- **Task details**
Copy each of the lines below word for word, in the same order.
#####
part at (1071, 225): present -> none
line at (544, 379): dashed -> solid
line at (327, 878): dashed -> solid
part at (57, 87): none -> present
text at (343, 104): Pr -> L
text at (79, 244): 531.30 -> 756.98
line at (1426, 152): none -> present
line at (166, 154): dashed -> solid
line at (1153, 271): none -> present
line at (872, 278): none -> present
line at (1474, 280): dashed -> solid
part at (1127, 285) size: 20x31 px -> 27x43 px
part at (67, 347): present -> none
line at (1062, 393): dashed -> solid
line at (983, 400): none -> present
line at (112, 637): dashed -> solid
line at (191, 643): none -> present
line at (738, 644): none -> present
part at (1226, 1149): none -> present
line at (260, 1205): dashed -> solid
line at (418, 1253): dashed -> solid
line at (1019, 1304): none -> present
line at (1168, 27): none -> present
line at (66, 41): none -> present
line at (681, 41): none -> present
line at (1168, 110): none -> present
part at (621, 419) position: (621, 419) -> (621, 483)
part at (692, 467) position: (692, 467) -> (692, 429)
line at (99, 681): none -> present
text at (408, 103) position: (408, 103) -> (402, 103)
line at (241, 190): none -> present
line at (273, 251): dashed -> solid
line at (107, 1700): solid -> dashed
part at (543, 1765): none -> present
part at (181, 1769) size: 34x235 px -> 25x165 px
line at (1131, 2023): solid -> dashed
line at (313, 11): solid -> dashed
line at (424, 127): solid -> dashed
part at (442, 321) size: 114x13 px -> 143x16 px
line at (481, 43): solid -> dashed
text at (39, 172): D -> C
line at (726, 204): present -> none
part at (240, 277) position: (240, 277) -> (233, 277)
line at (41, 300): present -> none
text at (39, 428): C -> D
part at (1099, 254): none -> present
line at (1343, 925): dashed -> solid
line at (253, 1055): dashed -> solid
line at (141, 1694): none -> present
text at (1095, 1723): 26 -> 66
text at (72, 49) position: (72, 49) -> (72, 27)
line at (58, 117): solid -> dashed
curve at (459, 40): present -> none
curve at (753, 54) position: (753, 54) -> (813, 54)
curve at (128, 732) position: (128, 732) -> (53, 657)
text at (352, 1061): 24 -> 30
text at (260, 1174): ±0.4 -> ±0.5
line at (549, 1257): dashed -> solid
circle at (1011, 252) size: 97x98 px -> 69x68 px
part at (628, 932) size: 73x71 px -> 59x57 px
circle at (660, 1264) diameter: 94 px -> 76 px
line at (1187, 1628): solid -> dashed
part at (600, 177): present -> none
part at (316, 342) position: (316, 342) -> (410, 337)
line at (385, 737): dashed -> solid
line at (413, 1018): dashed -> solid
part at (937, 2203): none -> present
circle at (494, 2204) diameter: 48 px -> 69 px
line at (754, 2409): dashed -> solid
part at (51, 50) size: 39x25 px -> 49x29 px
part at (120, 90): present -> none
#####
- **Result of this task**
part at (1071, 225): present -> none
line at (544, 379): dashed -> solid
line at (327, 878): dashed -> solid
part at (57, 87): none -> present
text at (343, 104): Pr -> L
text at (79, 244): 531.30 -> 756.98
line at (1426, 152): none -> present
line at (166, 154): dashed -> solid
line at (1153, 271): none -> present
line at (872, 278): none -> present
line at (1474, 280): dashed -> solid
part at (1127, 285) size: 20x31 px -> 27x43 px
part at (67, 347): present -> none
line at (1062, 393): dashed -> solid
line at (983, 400): none -> present
line at (112, 637): dashed -> solid
line at (191, 643): none -> present
line at (738, 644): none -> present
part at (1226, 1149): none -> present
line at (260, 1205): dashed -> solid
line at (418, 1253): dashed -> solid
line at (1019, 1304): none -> present
line at (1168, 27): none -> present
line at (66, 41): none -> present
line at (681, 41): none -> present
line at (1168, 110): none -> present
part at (621, 419) position: (621, 419) -> (621, 483)
part at (692, 467) position: (692, 467) -> (692, 429)
line at (99, 681): none -> present
text at (408, 103) position: (408, 103) -> (402, 103)
line at (241, 190): none -> present
line at (273, 251): dashed -> solid
line at (107, 1700): solid -> dashed
part at (543, 1765): none -> present
part at (181, 1769) size: 34x235 px -> 25x165 px
line at (1131, 2023): solid -> dashed
line at (313, 11): solid -> dashed
line at (424, 127): solid -> dashed
part at (442, 321) size: 114x13 px -> 143x16 px
line at (481, 43): solid -> dashed
text at (39, 172): D -> C
line at (726, 204): present -> none
part at (240, 277) position: (240, 277) -> (233, 277)
line at (41, 300): present -> none
text at (39, 428): C -> D
part at (1099, 254): none -> present
line at (1343, 925): dashed -> solid
line at (253, 1055): dashed -> solid
line at (141, 1694): none -> present
text at (1095, 1723): 26 -> 66
text at (72, 49) position: (72, 49) -> (72, 27)
line at (58, 117): solid -> dashed
curve at (459, 40): present -> none
curve at (753, 54) position: (753, 54) -> (813, 54)
curve at (128, 732) position: (128, 732) -> (53, 657)
text at (352, 1061): 24 -> 30
text at (260, 1174): ±0.4 -> ±0.5
line at (549, 1257): dashed -> solid
circle at (1011, 252) size: 97x98 px -> 69x68 px
part at (628, 932) size: 73x71 px -> 59x57 px
circle at (660, 1264) diameter: 94 px -> 76 px
line at (1187, 1628): solid -> dashed
part at (600, 177): present -> none
part at (316, 342) position: (316, 342) -> (410, 337)
line at (385, 737): dashed -> solid
line at (413, 1018): dashed -> solid
part at (937, 2203): none -> present
circle at (494, 2204) diameter: 48 px -> 69 px
line at (754, 2409): dashed -> solid
part at (51, 50) size: 39x25 px -> 49x29 px
part at (120, 90): present -> none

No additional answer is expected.